A tier-1 telecom operator serving over 20 million subscribers, including a large base of international roaming customers, was experiencing significant revenue leakage due to roaming fraud. With global traffic volumes rising and fraud tactics becoming more sophisticated, traditional fraud monitoring systems were no longer sufficient.
Delayed detection meant fraudulent activity often went unnoticed until days or weeks later—by which time substantial charges had already accumulated.
The Challenge: Roaming Fraud Draining Revenue and Trust
Roaming fraud posed both financial and reputational risks for the operator. As international usage increased, manual and rule-based fraud controls failed to scale.
Key Challenges
1. SIM Box Fraud
International calls were illegally rerouted through low-cost channels
Legitimate roaming revenues were bypassed
2. Subscription Fraud
Fake or stolen identities were used to activate SIMs
Fraudsters exploited roaming services before accounts could be verified
3. Delayed Fraud Detection
Fraudulent transactions were detected days or weeks after occurrence
Limited ability to recover lost revenue
4. High Financial Losses
Annual losses ran into millions of dollars
Direct impact on profitability
5. Customer Dissatisfaction
Genuine customers faced:
Unexpected roaming charges
Account suspensions due to delayed fraud actions
Manual fraud monitoring was no longer viable given the scale of international traffic and the speed at which fraud occurred.
The Solution: AI-Powered Real-Time Fraud Detection by Amantra
To combat roaming fraud proactively, Amantra deployed an AI-driven, real-time fraud detection platform designed to identify and stop fraudulent activity before revenue leakage occurred.
The platform combined streaming analytics, behavioral AI models, and autonomous decisioning to protect roaming revenues at scale.
Key Solution Capabilities
Real-Time Streaming Data Analysis
Continuous monitoring of:
Call Detail Records (CDRs)
Usage logs
Roaming activity
Analysis performed in milliseconds to enable instant response
Behavioral AI Models
Machine learning models identified abnormal patterns such as:
Sudden location changes
Unusual international calling volumes
Rapid usage spikes inconsistent with customer history
Adaptive Risk Scoring
Every transaction was assigned a dynamic fraud risk score
Scores updated in real time based on evolving behavior
Instant Blocking and Alerting
High-risk activity triggered:
Automatic service suspension
Real-time alerts to fraud operations teams
Prevented fraud escalation without human delay
Continuous Learning and Model Optimization
AI models learned from:
Confirmed fraud cases
False positives
New fraud patterns
Detection accuracy improved continuously over time
The Results: Fraud Prevention at Speed and Scale
The AI-driven fraud detection system delivered rapid and measurable impact:
80% Reduction in Roaming Fraud Incidents
Fraud attempts were stopped before escalating.Millions in Prevented Revenue Leakage
Real-time blocking eliminated delayed loss recovery.95% Fraud Detection Accuracy
Adaptive learning improved precision and reliability.40% Reduction in False Positives
Genuine customers experienced fewer disruptions.Stronger Customer Trust
Proactive fraud protection improved customer confidence in roaming services.

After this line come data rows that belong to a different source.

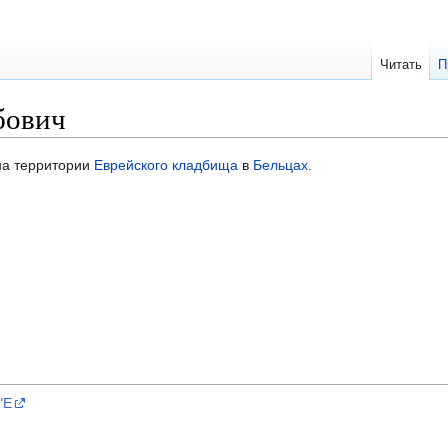
Читать
П
бович
а территории
Еврейского кладбища
в
Бельцах
.
"E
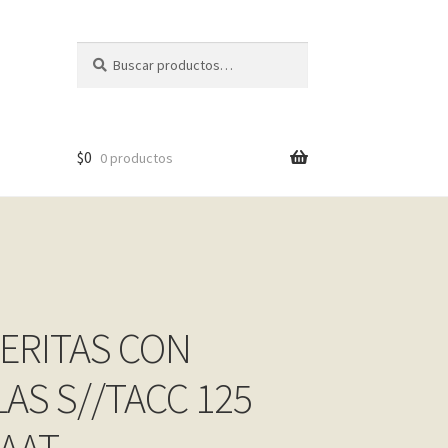
Buscar
Buscar
por:
$
0
0 productos
ERITAS CON
AS S//TACC 125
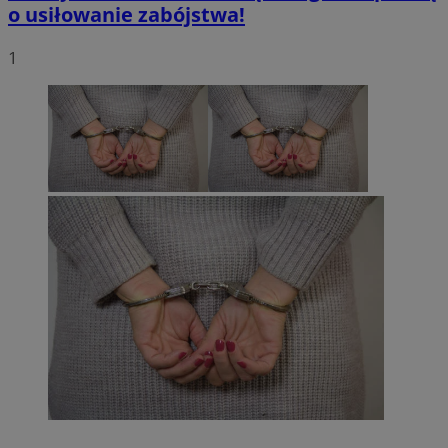
o usiłowanie zabójstwa!
1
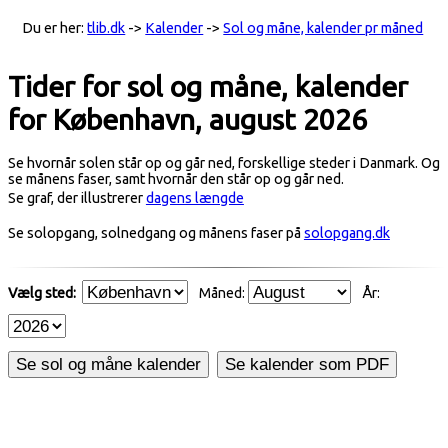
Du er her:
tlib.dk
->
Kalender
->
Sol og måne, kalender pr måned
Tider for sol og måne, kalender
for København, august 2026
Se hvornår solen står op og går ned, forskellige steder i Danmark. Og
se månens faser, samt hvornår den står op og går ned.
Se graf, der illustrerer
dagens længde
Se solopgang, solnedgang og månens faser på
solopgang.dk
Vælg sted:
Måned:
År:
Se sol og måne kalender
Se kalender som PDF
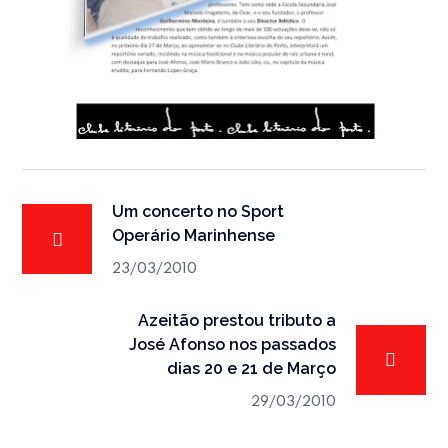
Um concerto no Sport
Operário Marinhense
23/03/2010
Azeitão prestou tributo a
José Afonso nos passados
dias 20 e 21 de Março
29/03/2010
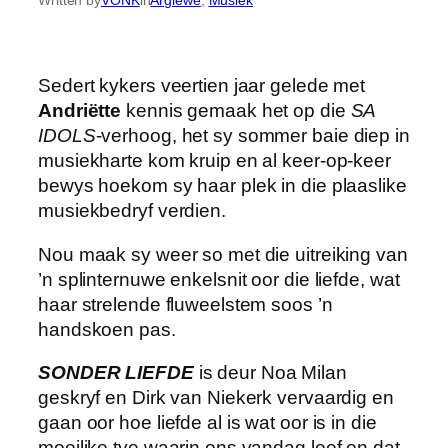
Sedert kykers veertien jaar gelede met
Andriëtte
kennis gemaak het op die
SA
IDOLS
-verhoog, het sy sommer baie diep in
musiekharte kom kruip en al keer-op-keer
bewys hoekom sy haar plek in die plaaslike
musiekbedryf verdien.
Nou maak sy weer so met die uitreiking van
’n splinternuwe enkelsnit oor die liefde, wat
haar strelende fluweelstem soos ’n
handskoen pas.
SONDER LIEFDE
is deur Noa Milan
geskryf en Dirk van Niekerk vervaardig en
gaan oor hoe liefde al is wat oor is in die
moeilike tye waarin ons vandag leef en dat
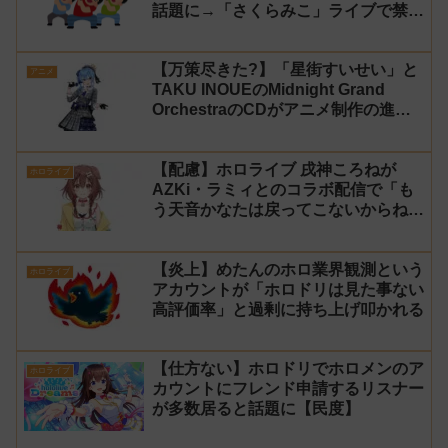
話題に→「さくらみこ」ライブで禁止
に【法的措置】
【万策尽きた?】「星街すいせい」と
アニメ
TAKU INOUEのMidnight Grand
OrchestraのCDがアニメ制作の進行
問題で発売中止に
【配慮】ホロライブ 戌神ころねが
ホロライブ
AZKi・ラミィとのコラボ配信で「も
う天音かなたは戻ってこないからね」
と発言した事について謝罪
【炎上】めたんのホロ業界観測という
ホロライブ
アカウントが「ホロドリは見た事ない
高評価率」と過剰に持ち上げ叩かれる
【仕方ない】ホロドリでホロメンのア
ホロライブ
カウントにフレンド申請するリスナー
が多数居ると話題に【民度】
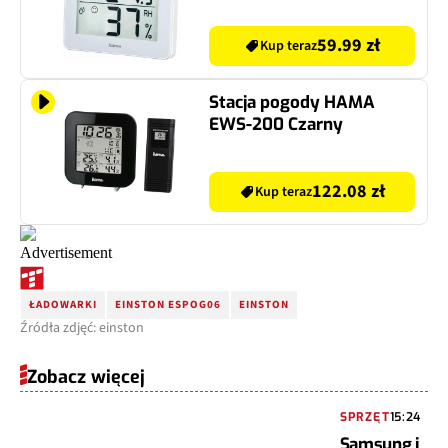
59.99 zł
Kup teraz
Stacja pogody HAMA
EWS-200 Czarny
122.08 zł
Kup teraz
ŁADOWARKI
EINSTON ESPOG06
EINSTON
Źródła zdjęć: einston
Zobacz więcej
SPRZĘT
15:24
Samsung i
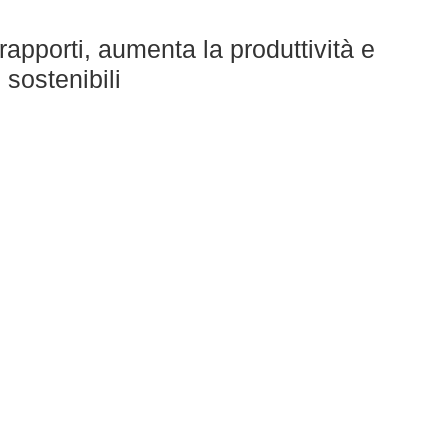
 rapporti, aumenta la produttività e
 sostenibili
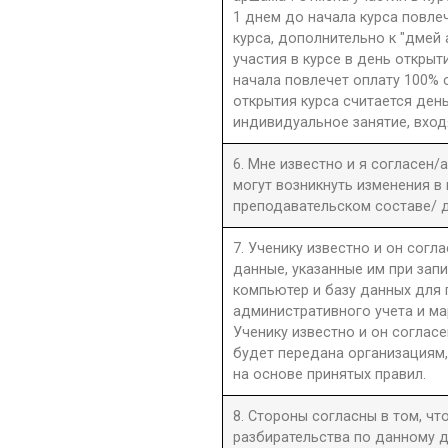
1 днем до начала курса повле
курса, дополнительно к "дмей
участия в курсе в день открыти
начала повлечет оплату 100% 
открытия курса считается день
индивидуальное занятие, вход
6. Мне известно и я согласен/
могут возникнуть изменения в
преподавательском составе/ д
7. Ученику известно и он согла
данные, указанные им при запи
компьютер и базу данных для
административного учета и ма
Ученику известно и он согласе
будет передана организациям,
на основе принятых правил.
8. Стороны согласны в том, ч
разбирательства по данному д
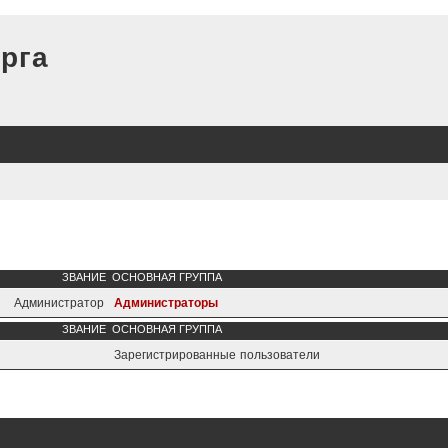
рга
ЗВАНИЕ
ОСНОВНАЯ ГРУППА
Администратор
Администраторы
ЗВАНИЕ
ОСНОВНАЯ ГРУППА
Зарегистрированные пользователи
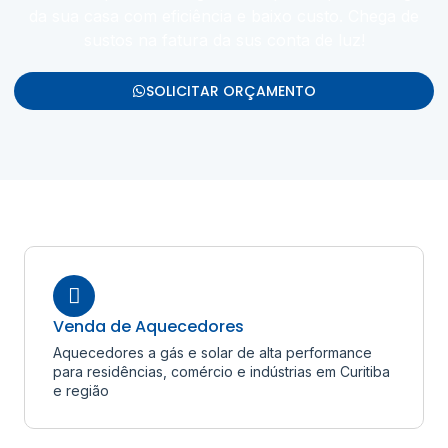
da sua casa com eficiência e baixo custo. Chega de
sustos na fatura da sus conta de luz!
SOLICITAR ORÇAMENTO
Venda de Aquecedores
Aquecedores a gás e solar de alta performance
para residências, comércio e indústrias em Curitiba
e região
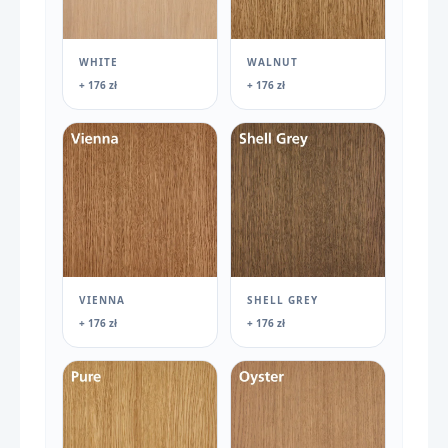
WHITE
WALNUT
+ 176 zł
+ 176 zł
VIENNA
SHELL GREY
+ 176 zł
+ 176 zł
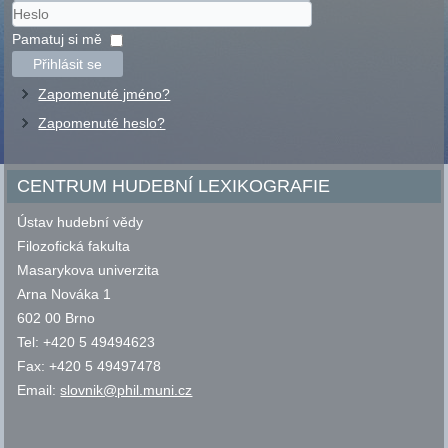
Uživatelské
jméno
Heslo
Pamatuj si mě
Přihlásit se
Zapomenuté jméno?
Zapomenuté heslo?
CENTRUM HUDEBNÍ LEXIKOGRAFIE
Ústav hudební vědy
Filozofická fakulta
Masarykova univerzita
Arna Nováka 1
602 00 Brno
Tel: +420 5 49494623
Fax: +420 5 49497478
Email:
slovnik@phil.muni.cz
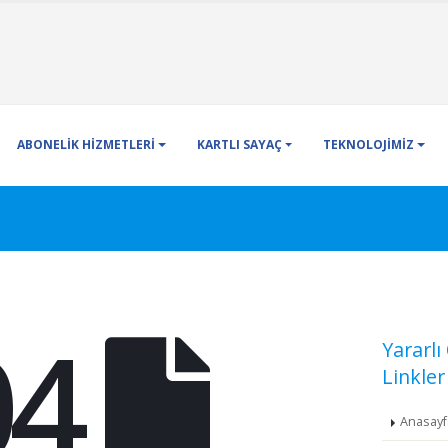
ABONELİK HİZMETLERİ
KARTLI SAYAÇ
TEKNOLOJİMİZ
04
Yararl
Linkler
Anasayf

Bottom Line: From Delayed Detection to Real-Time Fraud Prevention
By shifting from post-event fraud analysis to real-time, AI-driven prevention, the telecom operator transformed its fraud management strategy. Roaming services became more secure, revenues were protected, and customer experience improved—without increasing operational complexity.
AI-driven fraud detection enabled the operator to stay ahead of evolving fraud tactics while delivering safe, seamless, and trusted roaming services worldwide.